Forum Discussion
Create an Animation for Rise Using PowerPoint
- If you create something like this flowchart in PowerPoint, then add in a fade-in animation to each item, set the animation to happen "After Previous" (automatically). (time to play through 1 second).
- Duplicate the slide - set each item to have no animation.
- Go back to first slide - add a transition - NONE but set it to Advance slide after X seconds (where X is the same length of time as it takes for the animation to play [example 1 second)
- Go to second slide - add a transition - MORPH and have it Advance Slide after Y seconds (where Y is the length of time before the animation loops again [example 10 seconds])
- Then you can add this animation directly into a Rise Image Block (or elsewhere)
You can also change the slide size in PPT to reduce the white space around the animation. Example (chart 4.gif) I changed the slide size to half the height
First animation (chart.gif) - no 2nd slide
Second animation (chart 3.gif) - 10 second 2nd slide
4 Replies
- BethanyBurgerCommunity Member
This is awesome!! But--at least for me--there is a key step missing that is implied with the OP's attached GIFs. To keep the looping, after saving the PPT file, do a Save As and save it as a GIF. Then proceed to Step 5 to upload the GIF. You cannot upload PPTs to image or video blocks. Also, converting it to video or image removes some to all animations/transitions.
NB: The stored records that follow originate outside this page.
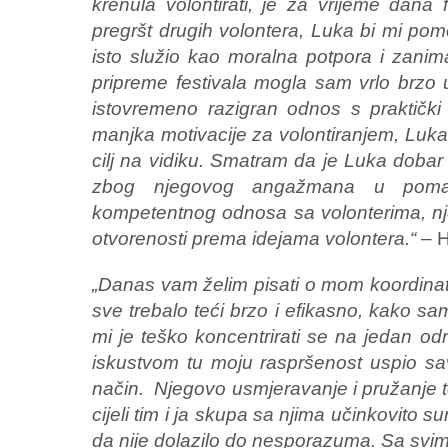
krenula volontirati, je za vrijeme dana
pregršt drugih volontera, Luka bi mi p
isto služio kao moralna potpora i zanim
pripreme festivala mogla sam vrlo brzo 
istovremeno razigran odnos s praktički
manjka motivacije za volontiranjem, Luka 
cilj na vidiku. Smatram da je Luka doba
zbog njegovog angažmana u pomaga
kompetentnog odnosa sa volonterima, nje
otvorenosti prema idejama volontera.“
– H
„Danas vam želim pisati o mom koordinat
sve trebalo teći brzo i efikasno, kako 
mi je teško koncentrirati se na jedan od
iskustvom tu moju raspršenost uspio savj
način. Njegovo usmjeravanje i pružanje 
cijeli tim i ja skupa sa njima učinkovito s
da nije dolazilo do nesporazuma. Sa svima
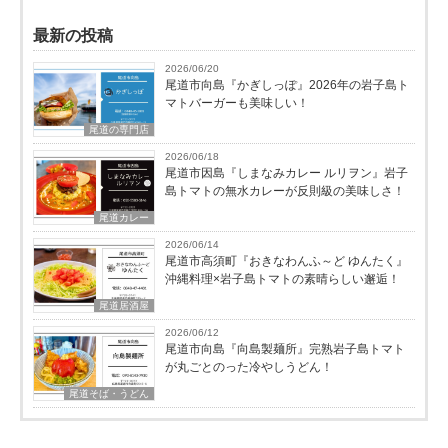
最新の投稿
2026/06/20
尾道市向島『かぎしっぽ』2026年の岩子島ト
マトバーガーも美味しい！
尾道の専門店
2026/06/18
尾道市因島『しまなみカレー ルリヲン』岩子
島トマトの無水カレーが反則級の美味しさ！
尾道カレー
2026/06/14
尾道市高須町『おきなわんふ～ど ゆんたく』
沖縄料理×岩子島トマトの素晴らしい邂逅！
尾道居酒屋
2026/06/12
尾道市向島『向島製麺所』完熟岩子島トマト
が丸ごとのった冷やしうどん！
尾道そば・うどん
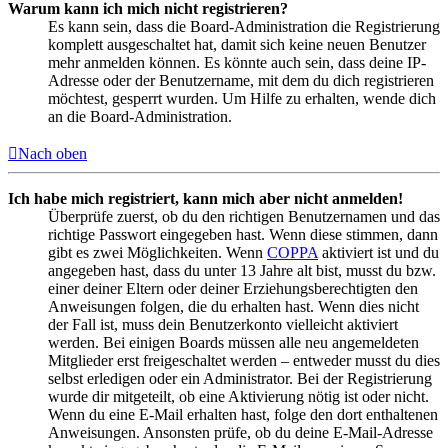
Warum kann ich mich nicht registrieren?
Es kann sein, dass die Board-Administration die Registrierung
komplett ausgeschaltet hat, damit sich keine neuen Benutzer
mehr anmelden können. Es könnte auch sein, dass deine IP-
Adresse oder der Benutzername, mit dem du dich registrieren
möchtest, gesperrt wurden. Um Hilfe zu erhalten, wende dich
an die Board-Administration.
Nach oben
Ich habe mich registriert, kann mich aber nicht anmelden!
Überprüfe zuerst, ob du den richtigen Benutzernamen und das
richtige Passwort eingegeben hast. Wenn diese stimmen, dann
gibt es zwei Möglichkeiten. Wenn
COPPA
aktiviert ist und du
angegeben hast, dass du unter 13 Jahre alt bist, musst du bzw.
einer deiner Eltern oder deiner Erziehungsberechtigten den
Anweisungen folgen, die du erhalten hast. Wenn dies nicht
der Fall ist, muss dein Benutzerkonto vielleicht aktiviert
werden. Bei einigen Boards müssen alle neu angemeldeten
Mitglieder erst freigeschaltet werden – entweder musst du dies
selbst erledigen oder ein Administrator. Bei der Registrierung
wurde dir mitgeteilt, ob eine Aktivierung nötig ist oder nicht.
Wenn du eine E-Mail erhalten hast, folge den dort enthaltenen
Anweisungen. Ansonsten prüfe, ob du deine E-Mail-Adresse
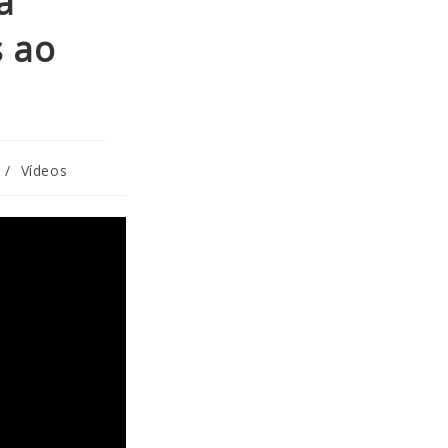
a
s ao
/
Vídeos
Another option is to import it to Storyline 360 and then import it into the Rise 360 course.
- DanBoylandUKCommunity Member
Grand stuff and great tip, super quick to generate and easily tweaked
PPT also does videos, but doesn't retain the timings frustratingly.
There are free online tools to change and optimise these GIFs and have them 'stop' if you want.
But I've generated a local code where you can target these and reduce loop counts, in case you want it to stop looping at the start or end after a certain amount
Found this to be a minor frustration if there's key info the learners/users want the last part after watching the transition.
Also found this needs to be right after a 'continue' block as the gif loop count starts as soon as it's rendered, so if it's 'down' the page, then it will have finished looping
I've attached my loopmodifier profile for terminal runs as a txt (would need to be adapted to local drive and converted to .ps1 file) and a handover doc if you would ever want to use it
Also got a local optomiser in the asset size if "chunky" to reduce overall wrapped content as GIFs can sometimes be weighty in the final publish/wrap
Happy 'giffing' - Thomas_ShayonCommunity Member
Cool tip TracyParish! I've used PPT to generate custom GIFs when I can't find what I'm looking for in the marketplace. Many folks look down their noses at PPT, but what it can do now is amazing!
Hi TracyParish this is a great tip! I'm moving it to the examples board since more users will be able to find it there.